Sensational
Erika de Casier
"You want drama? I'll give you a reality show"
Il est vrai qu'Erika de Casier ne se complait pas dans l'exubérance. Elle raconte sa vie, affreusement normale. Née au Portugal de parents belges (aight) et capverdiens, élevée au Danemark, elle a également passé une année aux États-Unis. Erika de Casier a commencé à fréquenter le collectif house Regelbau, basé à Copenhague, avant d'ébaucher un titre, "Puppy Love", qui a tapé dans l'oeil de DJ Central, membre du collectif. Les deux joyeux lurons se sont ensuite partagé les tâches de coproduction sur le premier album de la chanteuse, Essentials, sorti sur son propre label Independent Jeep. Doté d'une esthétique Y2K fleurant bon le rose pimpant des Mean Girls, Essentials tirait sa sensualité et son élégance du R&B des 90s, et enrichissait sa proposition avec des instrumentations allant du G-Funk à la jungle, en passant par le downtempo, avec ici et là des touches de sophisti-pop. Une formule suffisamment convaincante que pour sortir son deuxième album chez le légendaire label anglais 4AD, qui a compté dans ses rangs, entre autres, Cocteau Twins, Pixies, ou plus récemment The National.
Cette signature ne signifie pas la fin de l'indépendance pour de Casier, au contraire. Encore une fois co-productrice (au côté de Natal Zaks), mais également autrice-interprète, réalisatrice des clips, ainsi qu'artwork designer, l'esprit DIY n'est pas seulement une méthode de travail : c'est le centre même du discours de Sensational. Adieu aux histoires contant les diverses étapes amoureuses du premier album: ici, de Casier s'impose comme une femme indépendante et unique maîtresse de sa propre vie. "Someone to Chill With" est sa façon d'indiquer qu'elle n'a besoin de prendre appui sur personne, tandis que "All You Talk About" est un hymne anticonsumériste – où l'homme ne pouvant offrir à sa dulcinée que de vulgaires diamants en guise d'amour se voit rejeter.
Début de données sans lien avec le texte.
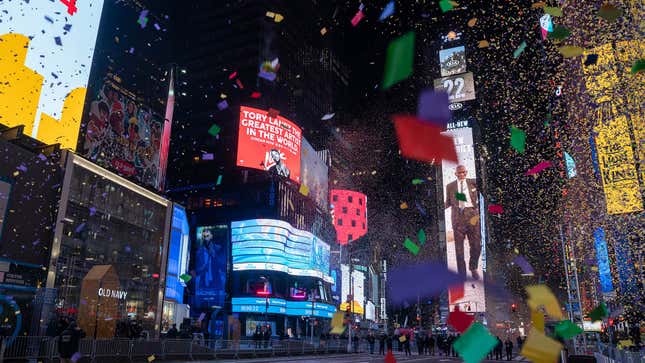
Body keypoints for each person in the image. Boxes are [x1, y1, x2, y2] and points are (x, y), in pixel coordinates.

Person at [445, 165, 482, 280]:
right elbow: (448, 202)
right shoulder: (450, 186)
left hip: (472, 216)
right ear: (455, 174)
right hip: (457, 218)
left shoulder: (474, 182)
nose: (461, 175)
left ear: (466, 172)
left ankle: (473, 267)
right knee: (459, 249)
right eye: (459, 173)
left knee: (476, 245)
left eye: (463, 172)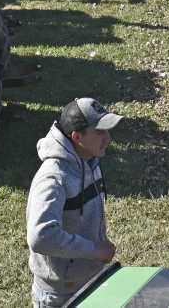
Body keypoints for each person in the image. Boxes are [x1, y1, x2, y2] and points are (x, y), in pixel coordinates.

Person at [26, 98, 122, 307]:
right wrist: (94, 250)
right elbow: (41, 236)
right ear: (77, 137)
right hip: (60, 296)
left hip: (90, 282)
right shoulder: (53, 178)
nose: (109, 138)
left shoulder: (89, 160)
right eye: (100, 132)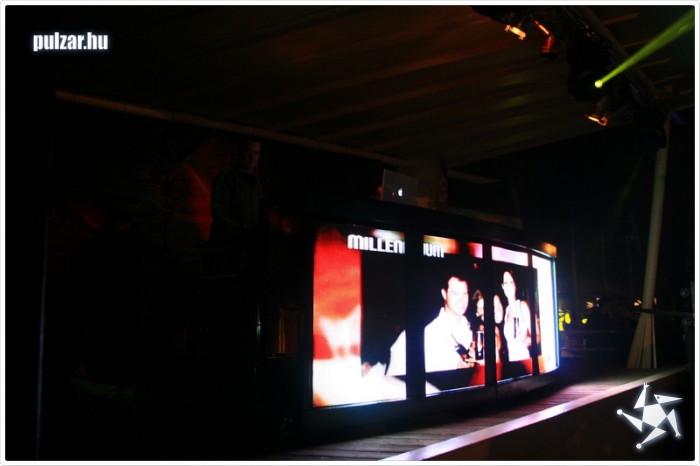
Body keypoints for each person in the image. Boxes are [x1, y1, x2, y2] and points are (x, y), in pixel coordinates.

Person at [386, 274, 475, 375]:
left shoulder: (475, 331)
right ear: (444, 294)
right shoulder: (420, 336)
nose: (461, 300)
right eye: (455, 293)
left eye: (464, 294)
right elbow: (394, 380)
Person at [208, 137, 266, 274]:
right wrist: (239, 227)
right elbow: (217, 209)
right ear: (240, 152)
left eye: (256, 153)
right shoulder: (227, 177)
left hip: (245, 245)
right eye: (248, 152)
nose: (252, 157)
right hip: (227, 245)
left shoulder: (256, 183)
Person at [496, 270, 532, 362]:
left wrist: (528, 340)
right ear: (502, 286)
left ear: (515, 285)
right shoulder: (506, 310)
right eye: (505, 283)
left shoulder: (522, 306)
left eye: (511, 282)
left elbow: (538, 335)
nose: (508, 286)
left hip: (524, 359)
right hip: (511, 361)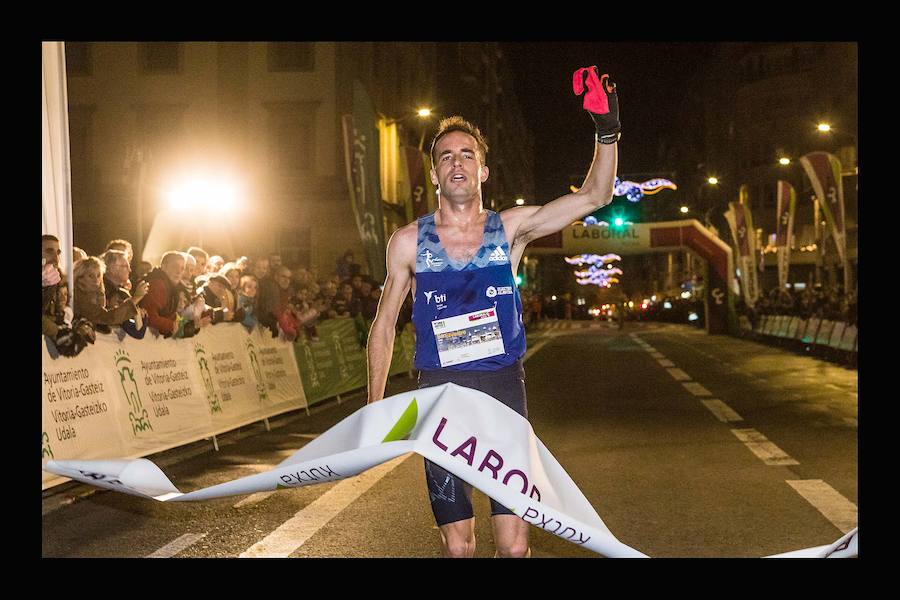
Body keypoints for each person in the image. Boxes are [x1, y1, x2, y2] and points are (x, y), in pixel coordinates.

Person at [364, 67, 620, 559]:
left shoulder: (512, 229)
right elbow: (383, 326)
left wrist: (606, 130)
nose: (456, 163)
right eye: (446, 157)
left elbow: (596, 195)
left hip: (503, 390)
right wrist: (376, 408)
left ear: (483, 170)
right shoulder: (409, 241)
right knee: (458, 547)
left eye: (467, 155)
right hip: (439, 398)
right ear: (435, 174)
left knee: (515, 544)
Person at [72, 256, 146, 333]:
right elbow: (106, 317)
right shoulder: (81, 296)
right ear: (79, 278)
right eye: (90, 276)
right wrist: (135, 299)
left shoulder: (98, 294)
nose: (96, 280)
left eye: (98, 275)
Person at [140, 251, 188, 337]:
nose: (179, 271)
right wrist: (172, 326)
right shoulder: (157, 284)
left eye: (182, 268)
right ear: (163, 267)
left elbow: (169, 315)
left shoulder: (172, 287)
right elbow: (149, 317)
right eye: (175, 266)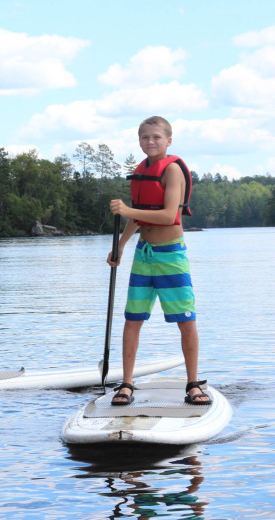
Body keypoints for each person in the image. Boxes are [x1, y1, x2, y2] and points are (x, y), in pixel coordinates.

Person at [107, 115, 210, 406]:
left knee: (185, 320)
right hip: (144, 254)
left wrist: (127, 211)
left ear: (168, 140)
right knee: (132, 319)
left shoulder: (173, 170)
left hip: (170, 254)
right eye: (144, 137)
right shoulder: (142, 170)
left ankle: (192, 384)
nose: (150, 142)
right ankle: (127, 383)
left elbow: (167, 215)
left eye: (155, 137)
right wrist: (120, 246)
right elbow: (139, 214)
La simplicité est un des moteurs de l'album, non seulement à travers les sujets traités mais surtout dans les paroles, directes et sans métaphores alambiquées. Cette légèreté laisse à la production l'espace nécessaire pour dévoiler toute l'étendue de sa subtilité. "Busy" fusionne des harpes électroniques avec des vocalises à la Aaliyah et un beat garage, tandis que "Polite" est une incarnation moderne de Sade, un délice de pop sophistiquée s'appuyant des éléments de soul et de smooth jazz, et même une référence à Tupac. Ces références du passé sont omniprésentes dans l'album, que ce soit par des touches d'eurodance, des boucles house, ou des mélodies que Max Martin aurait voulu vendre à Britney Spears. Heureusement, on évite le kitsch et le pastiche : l'aspect homemade de l'album administre une chaleur à la production immaculée, et témoigne d'une retenue digne de la maison 4AD.
Cette retenue est d'ailleurs ce qu'on pourrait reprocher à l'album : si aucun titre n'est mauvais, certains peinent à réellement attirer l'attention du fait de leur production un poil trop introspective, et très peu (à savoir "Busy", "Polite", et "Drama") arrivent à être aussi catchy que les meilleurs bangers du premier album. Il est vrai que Sensationals compense ce manque général d'explosivité par une meilleure expérience globale, mais il manque à Erika de Casier un hit, un vrai, du genre qui la téléporte dans la dimension des indie darlings révérées par Pitchfork et Anthony Fantano. Il n'empêche que peu d'albums accompagneront aussi bien les prochaines soirées d'été. Le baby boom post-covid va être sauvage.